90      Em primeiro lugar, no que respeita ao argumento da Comissão de que esta dispõe de uma margem de apreciação na escolha do método mais adequado para apurar a existência de um auxílio de Estado, recorde‑se que a qualificação de uma medida de auxílio de Estado, que, segundo o Tratado, incumbe tanto à Comissão como ao órgão jurisdicional nacional, não pode, em princípio, justificar, na ausência de circunstâncias específicas devidas nomeadamente à natureza complexa da intervenção estatal em causa, o reconhecimento de um amplo poder de apreciação à Comissão. Efectivamente, a apreciação da pertinência das causas ou objectivos das intervenções estatais faz apenas parte do exame da compatibilidade eventual destas medidas com o mercado comum, conforme previsto no artigo 87.°, n.° 3, CE (acórdão Ladbroke Racing/Comissão, referido no n.° 55 supra, n.° 52).

91      Contudo, refira‑se igualmente a este respeito que, embora o Tribunal de Primeira Instância tenha reconhecido à Comissão uma certa margem de apreciação quanto à adopção do método mais adequado a fim de se assegurar da inexistência de subvenção cruzada em proveito de actividades concorrenciais (acórdão FFSA e o./Comissão, referido no n.° 55 supra, n.° 187), não deixa de ser verdade que a Comissão não pode, em conformidade com o acórdão Altmark, referido no n.° 57 supra (n.° 87), qualificar de auxílio de Estado recursos estatais atribuídos como compensação de custos líquidos adicionais ligados ao cumprimento de um SIEG. Ora, no presente processo, ao não ter analisado se o montante total das transferências efectuadas pela DB‑Telekom excedia o montante total dos custos líquidos adicionais não contestados, a Comissão não podia presumir, como resulta da análise da decisão impugnada no n.° 78 supra, que as transferências em causa tinham conferido à recorrente uma vantagem quando a República Federal da Alemanha lhe tinha fornecido informações que tornavam plausível o facto de o montante total das referidas transferências não exceder o montante total dos custos líquidos adicionais não contestados.
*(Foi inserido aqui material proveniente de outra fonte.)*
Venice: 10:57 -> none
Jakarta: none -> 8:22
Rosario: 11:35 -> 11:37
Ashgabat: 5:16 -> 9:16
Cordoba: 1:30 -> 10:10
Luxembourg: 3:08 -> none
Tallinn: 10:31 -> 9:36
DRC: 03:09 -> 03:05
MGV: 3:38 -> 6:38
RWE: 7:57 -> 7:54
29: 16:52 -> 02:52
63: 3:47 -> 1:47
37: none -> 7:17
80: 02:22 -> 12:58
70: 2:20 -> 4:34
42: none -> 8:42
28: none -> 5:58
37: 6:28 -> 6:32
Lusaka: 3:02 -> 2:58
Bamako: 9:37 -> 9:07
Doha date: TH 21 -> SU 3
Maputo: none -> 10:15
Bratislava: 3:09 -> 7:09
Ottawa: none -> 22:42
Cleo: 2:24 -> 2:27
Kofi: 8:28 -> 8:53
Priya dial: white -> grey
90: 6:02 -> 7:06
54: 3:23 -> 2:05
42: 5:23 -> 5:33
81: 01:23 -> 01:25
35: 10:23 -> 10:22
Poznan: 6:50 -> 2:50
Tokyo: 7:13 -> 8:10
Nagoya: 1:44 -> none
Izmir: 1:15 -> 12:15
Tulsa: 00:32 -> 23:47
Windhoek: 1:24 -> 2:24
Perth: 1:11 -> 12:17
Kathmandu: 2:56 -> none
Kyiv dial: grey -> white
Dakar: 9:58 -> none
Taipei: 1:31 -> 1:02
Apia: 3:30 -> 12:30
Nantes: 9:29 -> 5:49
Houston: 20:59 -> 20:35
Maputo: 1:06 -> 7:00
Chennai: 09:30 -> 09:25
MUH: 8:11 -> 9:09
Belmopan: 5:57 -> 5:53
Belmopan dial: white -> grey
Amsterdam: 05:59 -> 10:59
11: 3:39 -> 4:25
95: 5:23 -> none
92      Por outro lado, no que respeita ao argumento da Comissão de que apenas era obrigada a analisar se tinham fundamento as queixas da BIEK e da UPS segundo as quais a DPAG financiava uma política de venda com prejuízo através de recursos públicos, importa recordar a este respeito que, segundo a jurisprudência, a Comissão é obrigada, no interesse de uma boa administração das regras fundamentais do Tratado relativas aos auxílios de Estado, a proceder a um exame diligente e imparcial da denúncia, o que pode implicar que proceda ao exame de elementos que não foram expressamente invocados pelo denunciante (acórdão do Tribunal de Justiça de 2 de Abril de 1998, Comissão/Sytraval e Brink’s France, C‑367/95 P, Colect., p. I‑1719, n.° 62). Além disso, a Comissão é obrigada a verificar a existência de uma vantagem real para o beneficiário de um auxílio. Assim, no caso concreto, embora a Comissão fosse obrigada a proceder a uma análise diligente e imparcial das queixas apresentadas pela BIEK e pela UPS, isso não implicava de modo algum, contudo, por um lado, que pudesse ignorar as informações que a República Federal da Alemanha lhe tinha fornecido destinadas a demonstrar que a recorrente não tinha beneficiado de qualquer vantagem através de recursos públicos e, por outro, que pudesse correctamente concluir pela existência de um auxílio de Estado sem previamente verificar se os recursos públicos que a DPAG recebeu lhe tinham conferido uma vantagem.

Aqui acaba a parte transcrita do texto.